Ziel der Pilotphase ist es, bis Herbst 2021 rund 80 Prozent der Prozesse auf die neuen Produktionsmethoden adaptiert zu haben. Jede Komponente muss entsprechend der Methode danach nochmals rezeptiert bzw. die bestehende Rezeptur überarbeitet und in der Rezepturdatenbankvon PKS hinterlegt werden. 2022 werden dann laufend sämtliche Prozesse optimiert, solange, bis für jede Komponentencharge Prozesssicherheit gewährleistet werden kann. Betriebswirtschaftlich interessant ist zudem die Möglichkeit, anderen Institutionen, welche sich gegen eine eigene Küche entschieden haben, die fertigen Komponenten anzubieten und diese zu beliefern. Durch die Verpackung in speziellen Vakuumschalen mit Edelstahldeckel sowie den versiegelten HotFill-Beuteln ist eine längere Haltbarkeit ohne Qualitätsverlust gewährleistet. Mögliche Kunden benötigen vor Ort nur noch eine minimale Infrastruktur, im Rahmen einer Kompetenzküche, für die Regeneration.

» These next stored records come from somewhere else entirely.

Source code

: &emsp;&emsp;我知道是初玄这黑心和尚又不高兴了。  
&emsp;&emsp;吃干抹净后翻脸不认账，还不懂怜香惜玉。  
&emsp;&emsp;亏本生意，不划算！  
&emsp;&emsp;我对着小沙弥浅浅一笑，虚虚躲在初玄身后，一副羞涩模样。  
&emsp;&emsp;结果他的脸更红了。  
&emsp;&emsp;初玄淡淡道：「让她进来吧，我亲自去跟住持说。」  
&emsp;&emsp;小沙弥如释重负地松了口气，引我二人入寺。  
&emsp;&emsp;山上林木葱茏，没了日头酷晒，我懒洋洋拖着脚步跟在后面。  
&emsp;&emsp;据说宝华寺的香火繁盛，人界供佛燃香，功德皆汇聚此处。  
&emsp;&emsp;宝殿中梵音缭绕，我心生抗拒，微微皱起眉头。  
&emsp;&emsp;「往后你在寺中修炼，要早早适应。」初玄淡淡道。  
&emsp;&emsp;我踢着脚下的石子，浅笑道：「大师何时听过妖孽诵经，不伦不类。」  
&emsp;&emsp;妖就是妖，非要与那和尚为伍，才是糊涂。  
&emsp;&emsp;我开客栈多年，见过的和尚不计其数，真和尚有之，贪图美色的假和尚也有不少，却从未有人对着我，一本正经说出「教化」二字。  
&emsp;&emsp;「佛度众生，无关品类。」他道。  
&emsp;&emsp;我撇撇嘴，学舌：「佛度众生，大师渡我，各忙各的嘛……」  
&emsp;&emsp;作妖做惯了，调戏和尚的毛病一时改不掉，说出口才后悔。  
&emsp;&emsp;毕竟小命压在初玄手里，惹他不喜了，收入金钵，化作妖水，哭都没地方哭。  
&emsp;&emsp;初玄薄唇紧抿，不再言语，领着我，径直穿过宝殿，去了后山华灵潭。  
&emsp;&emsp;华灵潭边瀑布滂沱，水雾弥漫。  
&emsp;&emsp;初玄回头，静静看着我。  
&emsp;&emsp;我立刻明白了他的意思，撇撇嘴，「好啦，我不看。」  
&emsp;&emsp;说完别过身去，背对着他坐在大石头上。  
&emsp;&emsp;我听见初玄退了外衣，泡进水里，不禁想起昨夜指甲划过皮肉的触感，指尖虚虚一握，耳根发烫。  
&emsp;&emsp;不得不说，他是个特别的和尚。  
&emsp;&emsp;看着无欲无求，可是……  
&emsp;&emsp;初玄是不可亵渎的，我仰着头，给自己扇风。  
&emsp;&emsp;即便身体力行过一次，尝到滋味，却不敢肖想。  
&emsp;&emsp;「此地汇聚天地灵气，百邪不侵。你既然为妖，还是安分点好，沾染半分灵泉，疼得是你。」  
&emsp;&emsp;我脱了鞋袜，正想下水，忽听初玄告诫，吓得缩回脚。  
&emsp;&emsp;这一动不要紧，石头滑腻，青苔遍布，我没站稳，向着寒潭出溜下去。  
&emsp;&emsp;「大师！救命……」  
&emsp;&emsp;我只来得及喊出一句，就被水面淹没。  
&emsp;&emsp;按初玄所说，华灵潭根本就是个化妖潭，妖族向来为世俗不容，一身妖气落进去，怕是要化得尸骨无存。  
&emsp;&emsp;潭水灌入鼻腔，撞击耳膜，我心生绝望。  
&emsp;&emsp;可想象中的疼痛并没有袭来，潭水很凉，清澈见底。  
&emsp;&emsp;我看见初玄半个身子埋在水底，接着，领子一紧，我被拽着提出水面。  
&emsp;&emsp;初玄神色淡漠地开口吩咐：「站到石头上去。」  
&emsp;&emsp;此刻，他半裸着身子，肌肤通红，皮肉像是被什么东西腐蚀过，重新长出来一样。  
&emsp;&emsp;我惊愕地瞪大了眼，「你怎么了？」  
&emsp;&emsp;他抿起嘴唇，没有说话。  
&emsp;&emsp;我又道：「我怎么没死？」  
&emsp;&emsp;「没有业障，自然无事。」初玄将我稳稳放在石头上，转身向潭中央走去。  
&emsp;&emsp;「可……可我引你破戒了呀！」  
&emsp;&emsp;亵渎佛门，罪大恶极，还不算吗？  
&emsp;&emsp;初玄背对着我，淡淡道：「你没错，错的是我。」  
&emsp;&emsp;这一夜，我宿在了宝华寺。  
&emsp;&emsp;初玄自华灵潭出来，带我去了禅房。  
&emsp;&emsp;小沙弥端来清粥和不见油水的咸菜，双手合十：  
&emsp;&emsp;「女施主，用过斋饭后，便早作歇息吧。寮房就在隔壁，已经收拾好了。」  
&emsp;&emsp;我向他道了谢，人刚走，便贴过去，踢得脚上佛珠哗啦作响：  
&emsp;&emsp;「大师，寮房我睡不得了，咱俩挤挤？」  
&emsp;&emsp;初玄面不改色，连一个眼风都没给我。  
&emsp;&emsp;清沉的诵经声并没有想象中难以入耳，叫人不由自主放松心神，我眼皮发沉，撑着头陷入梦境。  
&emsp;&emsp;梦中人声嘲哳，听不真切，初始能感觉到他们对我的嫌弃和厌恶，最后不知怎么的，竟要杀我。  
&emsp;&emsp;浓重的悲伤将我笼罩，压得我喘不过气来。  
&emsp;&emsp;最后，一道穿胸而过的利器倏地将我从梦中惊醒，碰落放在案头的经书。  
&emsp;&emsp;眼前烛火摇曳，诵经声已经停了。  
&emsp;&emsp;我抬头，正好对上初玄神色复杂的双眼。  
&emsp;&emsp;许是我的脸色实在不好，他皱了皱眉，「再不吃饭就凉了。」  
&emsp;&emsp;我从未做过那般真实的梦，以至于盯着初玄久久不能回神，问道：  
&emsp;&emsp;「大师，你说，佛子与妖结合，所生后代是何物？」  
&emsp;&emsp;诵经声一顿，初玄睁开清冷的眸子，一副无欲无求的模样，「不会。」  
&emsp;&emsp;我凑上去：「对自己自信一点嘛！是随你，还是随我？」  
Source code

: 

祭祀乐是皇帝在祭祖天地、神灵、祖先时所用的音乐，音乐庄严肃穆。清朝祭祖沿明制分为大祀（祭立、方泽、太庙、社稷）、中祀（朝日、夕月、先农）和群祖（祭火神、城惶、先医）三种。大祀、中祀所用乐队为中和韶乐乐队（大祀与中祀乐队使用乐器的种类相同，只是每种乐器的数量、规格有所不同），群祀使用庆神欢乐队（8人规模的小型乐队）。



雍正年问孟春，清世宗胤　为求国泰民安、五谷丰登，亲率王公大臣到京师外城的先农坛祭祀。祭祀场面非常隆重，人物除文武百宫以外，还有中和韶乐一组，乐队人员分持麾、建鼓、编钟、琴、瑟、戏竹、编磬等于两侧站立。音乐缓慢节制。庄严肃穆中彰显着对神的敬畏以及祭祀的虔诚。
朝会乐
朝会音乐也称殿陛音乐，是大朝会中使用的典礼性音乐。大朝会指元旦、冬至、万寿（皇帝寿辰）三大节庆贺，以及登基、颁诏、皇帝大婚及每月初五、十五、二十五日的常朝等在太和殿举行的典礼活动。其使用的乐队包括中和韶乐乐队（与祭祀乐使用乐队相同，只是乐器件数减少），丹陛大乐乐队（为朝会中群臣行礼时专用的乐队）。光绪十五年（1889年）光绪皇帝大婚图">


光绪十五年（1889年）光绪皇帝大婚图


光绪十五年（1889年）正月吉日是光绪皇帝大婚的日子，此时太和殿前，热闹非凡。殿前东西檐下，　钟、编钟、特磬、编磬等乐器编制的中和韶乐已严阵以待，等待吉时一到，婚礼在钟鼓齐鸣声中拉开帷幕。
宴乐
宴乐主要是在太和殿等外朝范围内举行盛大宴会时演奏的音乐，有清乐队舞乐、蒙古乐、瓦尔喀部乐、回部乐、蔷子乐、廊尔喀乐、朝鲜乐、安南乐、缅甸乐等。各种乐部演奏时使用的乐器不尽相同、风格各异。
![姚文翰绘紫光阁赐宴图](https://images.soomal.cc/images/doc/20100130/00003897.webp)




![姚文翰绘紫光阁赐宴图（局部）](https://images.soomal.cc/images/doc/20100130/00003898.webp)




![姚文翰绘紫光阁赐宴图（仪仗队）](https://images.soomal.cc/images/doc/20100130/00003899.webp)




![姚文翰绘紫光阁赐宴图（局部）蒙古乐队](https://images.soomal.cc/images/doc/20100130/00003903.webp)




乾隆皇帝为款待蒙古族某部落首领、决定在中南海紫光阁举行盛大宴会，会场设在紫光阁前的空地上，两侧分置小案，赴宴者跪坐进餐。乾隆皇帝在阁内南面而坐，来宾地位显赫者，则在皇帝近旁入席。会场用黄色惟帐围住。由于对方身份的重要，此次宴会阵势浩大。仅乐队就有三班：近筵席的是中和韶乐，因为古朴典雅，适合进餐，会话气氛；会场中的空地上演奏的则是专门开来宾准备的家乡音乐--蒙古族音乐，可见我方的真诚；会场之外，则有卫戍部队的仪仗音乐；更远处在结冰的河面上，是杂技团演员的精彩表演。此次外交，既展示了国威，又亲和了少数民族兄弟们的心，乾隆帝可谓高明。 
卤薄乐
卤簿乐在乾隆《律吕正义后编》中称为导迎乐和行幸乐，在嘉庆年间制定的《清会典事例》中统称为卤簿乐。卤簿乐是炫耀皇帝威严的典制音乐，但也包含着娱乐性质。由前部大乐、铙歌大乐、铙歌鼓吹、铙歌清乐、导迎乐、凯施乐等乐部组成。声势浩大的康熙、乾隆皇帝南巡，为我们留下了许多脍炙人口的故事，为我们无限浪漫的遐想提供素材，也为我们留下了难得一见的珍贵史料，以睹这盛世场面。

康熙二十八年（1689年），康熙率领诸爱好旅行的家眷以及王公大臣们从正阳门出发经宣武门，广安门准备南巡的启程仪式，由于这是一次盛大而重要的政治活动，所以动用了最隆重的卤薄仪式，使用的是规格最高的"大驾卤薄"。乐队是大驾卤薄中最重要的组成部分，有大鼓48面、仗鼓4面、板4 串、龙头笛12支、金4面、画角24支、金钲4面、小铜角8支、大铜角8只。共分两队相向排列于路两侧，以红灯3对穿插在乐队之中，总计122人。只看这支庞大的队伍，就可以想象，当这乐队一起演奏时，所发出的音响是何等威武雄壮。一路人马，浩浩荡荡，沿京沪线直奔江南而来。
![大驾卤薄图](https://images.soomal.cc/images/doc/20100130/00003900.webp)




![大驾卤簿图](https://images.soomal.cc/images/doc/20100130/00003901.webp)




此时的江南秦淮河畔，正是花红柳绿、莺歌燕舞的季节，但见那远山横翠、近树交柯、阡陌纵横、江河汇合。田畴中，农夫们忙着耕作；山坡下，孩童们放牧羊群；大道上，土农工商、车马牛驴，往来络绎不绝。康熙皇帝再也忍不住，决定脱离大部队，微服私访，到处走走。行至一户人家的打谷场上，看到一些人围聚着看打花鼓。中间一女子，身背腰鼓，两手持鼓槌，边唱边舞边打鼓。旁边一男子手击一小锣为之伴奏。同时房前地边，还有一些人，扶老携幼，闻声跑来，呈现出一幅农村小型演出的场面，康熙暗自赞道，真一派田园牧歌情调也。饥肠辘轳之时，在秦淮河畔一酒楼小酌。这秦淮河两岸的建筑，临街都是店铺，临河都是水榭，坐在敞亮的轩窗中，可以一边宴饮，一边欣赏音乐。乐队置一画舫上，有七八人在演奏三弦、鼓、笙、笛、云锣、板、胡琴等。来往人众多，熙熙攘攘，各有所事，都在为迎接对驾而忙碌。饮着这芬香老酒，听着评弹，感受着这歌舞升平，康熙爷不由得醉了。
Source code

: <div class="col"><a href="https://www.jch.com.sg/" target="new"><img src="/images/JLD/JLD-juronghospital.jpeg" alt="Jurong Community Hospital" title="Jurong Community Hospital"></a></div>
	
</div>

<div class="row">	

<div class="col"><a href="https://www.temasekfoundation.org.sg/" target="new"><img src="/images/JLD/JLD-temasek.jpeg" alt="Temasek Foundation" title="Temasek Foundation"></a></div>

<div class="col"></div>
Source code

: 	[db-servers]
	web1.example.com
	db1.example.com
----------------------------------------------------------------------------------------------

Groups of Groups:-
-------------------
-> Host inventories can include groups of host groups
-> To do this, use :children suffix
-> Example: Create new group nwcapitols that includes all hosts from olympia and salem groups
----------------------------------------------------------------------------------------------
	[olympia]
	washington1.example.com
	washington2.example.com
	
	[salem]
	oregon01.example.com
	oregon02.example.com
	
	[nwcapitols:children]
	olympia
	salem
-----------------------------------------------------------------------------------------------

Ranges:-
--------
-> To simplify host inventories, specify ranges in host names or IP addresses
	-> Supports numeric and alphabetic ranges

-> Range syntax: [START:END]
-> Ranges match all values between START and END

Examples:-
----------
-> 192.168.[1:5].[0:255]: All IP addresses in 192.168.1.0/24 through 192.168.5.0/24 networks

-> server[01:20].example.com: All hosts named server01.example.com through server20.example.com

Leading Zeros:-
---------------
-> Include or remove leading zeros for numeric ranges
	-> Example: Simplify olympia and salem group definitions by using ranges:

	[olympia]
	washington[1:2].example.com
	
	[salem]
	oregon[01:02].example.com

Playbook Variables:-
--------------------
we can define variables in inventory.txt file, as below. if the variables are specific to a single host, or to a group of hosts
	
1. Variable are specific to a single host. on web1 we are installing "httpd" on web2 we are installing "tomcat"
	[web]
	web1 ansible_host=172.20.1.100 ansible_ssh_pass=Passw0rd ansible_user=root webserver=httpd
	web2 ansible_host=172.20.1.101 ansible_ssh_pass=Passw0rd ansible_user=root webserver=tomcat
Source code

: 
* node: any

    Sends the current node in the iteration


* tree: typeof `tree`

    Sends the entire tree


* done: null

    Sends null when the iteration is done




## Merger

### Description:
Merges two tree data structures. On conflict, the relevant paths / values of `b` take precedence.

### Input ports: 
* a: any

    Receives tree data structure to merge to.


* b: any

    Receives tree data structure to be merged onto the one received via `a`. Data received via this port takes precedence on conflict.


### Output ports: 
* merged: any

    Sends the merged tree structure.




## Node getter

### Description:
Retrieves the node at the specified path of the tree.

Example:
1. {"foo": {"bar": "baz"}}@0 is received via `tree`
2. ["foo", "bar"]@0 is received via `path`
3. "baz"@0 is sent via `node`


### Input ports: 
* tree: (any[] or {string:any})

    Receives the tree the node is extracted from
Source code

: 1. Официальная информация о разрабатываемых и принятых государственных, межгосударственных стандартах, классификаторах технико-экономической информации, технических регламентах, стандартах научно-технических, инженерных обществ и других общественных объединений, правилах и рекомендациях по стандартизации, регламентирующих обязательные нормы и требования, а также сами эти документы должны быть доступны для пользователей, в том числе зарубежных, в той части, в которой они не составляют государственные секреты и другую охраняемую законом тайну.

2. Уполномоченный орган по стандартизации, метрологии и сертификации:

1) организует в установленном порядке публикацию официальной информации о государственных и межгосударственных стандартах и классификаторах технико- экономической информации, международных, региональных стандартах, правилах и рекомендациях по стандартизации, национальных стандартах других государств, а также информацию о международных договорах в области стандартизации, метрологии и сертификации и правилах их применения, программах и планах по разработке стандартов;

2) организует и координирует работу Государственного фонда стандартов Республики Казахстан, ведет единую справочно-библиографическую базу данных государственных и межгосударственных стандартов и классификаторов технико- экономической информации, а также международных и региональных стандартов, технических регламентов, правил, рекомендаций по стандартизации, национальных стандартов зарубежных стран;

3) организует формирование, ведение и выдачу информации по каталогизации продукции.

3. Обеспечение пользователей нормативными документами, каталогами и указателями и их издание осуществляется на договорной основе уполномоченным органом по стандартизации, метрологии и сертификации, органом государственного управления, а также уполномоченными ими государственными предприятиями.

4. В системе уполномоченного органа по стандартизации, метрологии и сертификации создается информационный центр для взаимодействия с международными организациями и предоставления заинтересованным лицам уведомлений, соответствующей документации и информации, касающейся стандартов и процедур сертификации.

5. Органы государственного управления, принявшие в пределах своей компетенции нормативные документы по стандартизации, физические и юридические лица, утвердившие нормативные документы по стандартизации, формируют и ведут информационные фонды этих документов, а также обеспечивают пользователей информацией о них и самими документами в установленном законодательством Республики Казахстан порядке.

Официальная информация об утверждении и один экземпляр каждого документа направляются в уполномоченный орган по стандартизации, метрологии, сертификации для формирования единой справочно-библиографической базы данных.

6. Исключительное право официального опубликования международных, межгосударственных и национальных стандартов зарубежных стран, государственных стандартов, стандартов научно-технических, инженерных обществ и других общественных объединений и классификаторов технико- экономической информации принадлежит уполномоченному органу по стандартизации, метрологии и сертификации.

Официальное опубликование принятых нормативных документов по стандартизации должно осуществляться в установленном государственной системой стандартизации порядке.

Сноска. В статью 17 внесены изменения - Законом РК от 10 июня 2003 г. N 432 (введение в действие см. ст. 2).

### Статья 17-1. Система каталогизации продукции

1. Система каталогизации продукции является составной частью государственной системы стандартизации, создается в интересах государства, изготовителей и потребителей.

Das System erlaubt eine absolut flexible Produktionsausdehnung von mehreren 100 Einheiten, ohne einer spürbaren Mehrbelastung der Mitarbeitenden.
In den nächsten Wochen wird das Investitionsbudget für den gesamten Küchenneubau verabschiedet. Ab diesem Zeitpunkt werden wir detaillierter über die einzelnen Prozesse in diesem spannenden und zukunftsweisenden Projekt berichten. Dies soll anderen Institutionen, welche vor der Entscheidung «selber kochen oder kochen lassen» stehen, Mut machen, proaktiv in die eigene kulinarische Zukunft zu investieren. Optimal aufeinander abgestimmte Prozesstechniken erlauben es, auch heute noch eine eigene Küche betriebswirtschaftlich interessant zu betreiben. Und damit bleibt die gesamte, verpflegungsrelevante Flexibilität im eigenen Haus erhalten.